BK agonist NS11021 modulates skate BK channels

a. In representative records from outside-out patches expressing sBK the BK agonist NS11021 (NS, 10 μM) increased the Po and open-state dwell time of sBK channels and this effect was blocked by iberotoxin (IbTx, 100 nM). Scale bar: 5pA, 100ms. Associated all-points histograms demonstrate the increase in open time. Po: basal = 0.0024 ± 0.00068, NS: 0.16 ± 0.041, NS + IbTx = 0.00036 ± 0.00025, p < 0.0001 for NS versus basal or NS + IbTx. Open dwell time: 0.62 ± 0.32, NS: 4.59 ± 0.34, NS + IbTx = 0.30 ± 0.010, p < 0.0001. n = 5.

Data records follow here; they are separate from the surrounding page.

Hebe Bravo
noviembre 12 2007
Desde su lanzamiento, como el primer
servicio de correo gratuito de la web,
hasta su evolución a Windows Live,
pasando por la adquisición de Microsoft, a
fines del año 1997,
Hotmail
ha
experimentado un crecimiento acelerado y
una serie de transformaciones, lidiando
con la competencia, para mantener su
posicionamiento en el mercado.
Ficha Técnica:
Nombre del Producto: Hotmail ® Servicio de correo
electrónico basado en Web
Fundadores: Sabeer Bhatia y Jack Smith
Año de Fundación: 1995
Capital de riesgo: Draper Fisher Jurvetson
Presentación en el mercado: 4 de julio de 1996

b. Whole-cell currents and average transient and sustained current-voltage relationships from HEK293 expressing charged-rCaV1.3 and sBK (scale bar: 500pA, 50ms). Transient and sustained current-voltage relationships made from normalizing currents in the presence of NS to basal currents show an increase in CaV1.3-activated sBK current amplitude and negative-shifted EREV in response to 10 μM NS. Transient EREV: basal = 20.71 ± 3.46, +NS = −0.72 ± 0.94, p < 0.01. Sustained EREV: basal = −24.62 ± 0.61, NS = −47.21 ± 5.37, p < 0.05. n = 5.

c. Representative currents recorded from an electrosensory cell show that 10 μM NS increases ICav-activated IK amplitude resulting in a decrease in relative ICav current (scale bars: 100pA, 50ms).

d. Transient and sustained current-voltage relationships from normalizing currents in the presence of NS to basal currents. I-V relationships demonstrate an NS-mediated negative shift in EREV, indicating increased K+ permeability. Transient EREV: basal = −6.15 ± 5.95, +NS = −24.9 ± 8.23, p < 0.01. Sustained EREV: basal = −7.59 ± 6.02, NS = −26.65 ± 1.06, p < 0.05. n = 4. All data represented as mean ± sem and p values from two-tailed Student’s t-test.

Ca2+-handling proteins are enriched in Ampullae of Lorenzini

a. Top 4 highest expressed transcripts in ampullae. The Ca2+-binding protein (CBP) parvalbumin 8 is the highest expressed and is enriched in ampullae compared with other examined tissues. Bars represent fragments per kilobase of exon per million fragments mapped (FPKM).

b. Top 4 highest expressed ATPase transcripts in ampullae. Notably, the plasma membrane Ca2+ ATPase 1a is highly expressed and is enriched in ampullae.

c. Proposed mechanism for electrosensory cell Vm oscillations. sCaV1.3 is activated by low threshold electrical signals to depolarize the cell and mediate Ca2+ influx. Ca2+ stimulates sBK-mediated K+ current to hyperpolarize the cell. Ca2+-binding proteins (CBP) bind incoming Ca2+ to inhibit BK-mediated hyperpolarization and continue sCaV1.3-driven oscillations.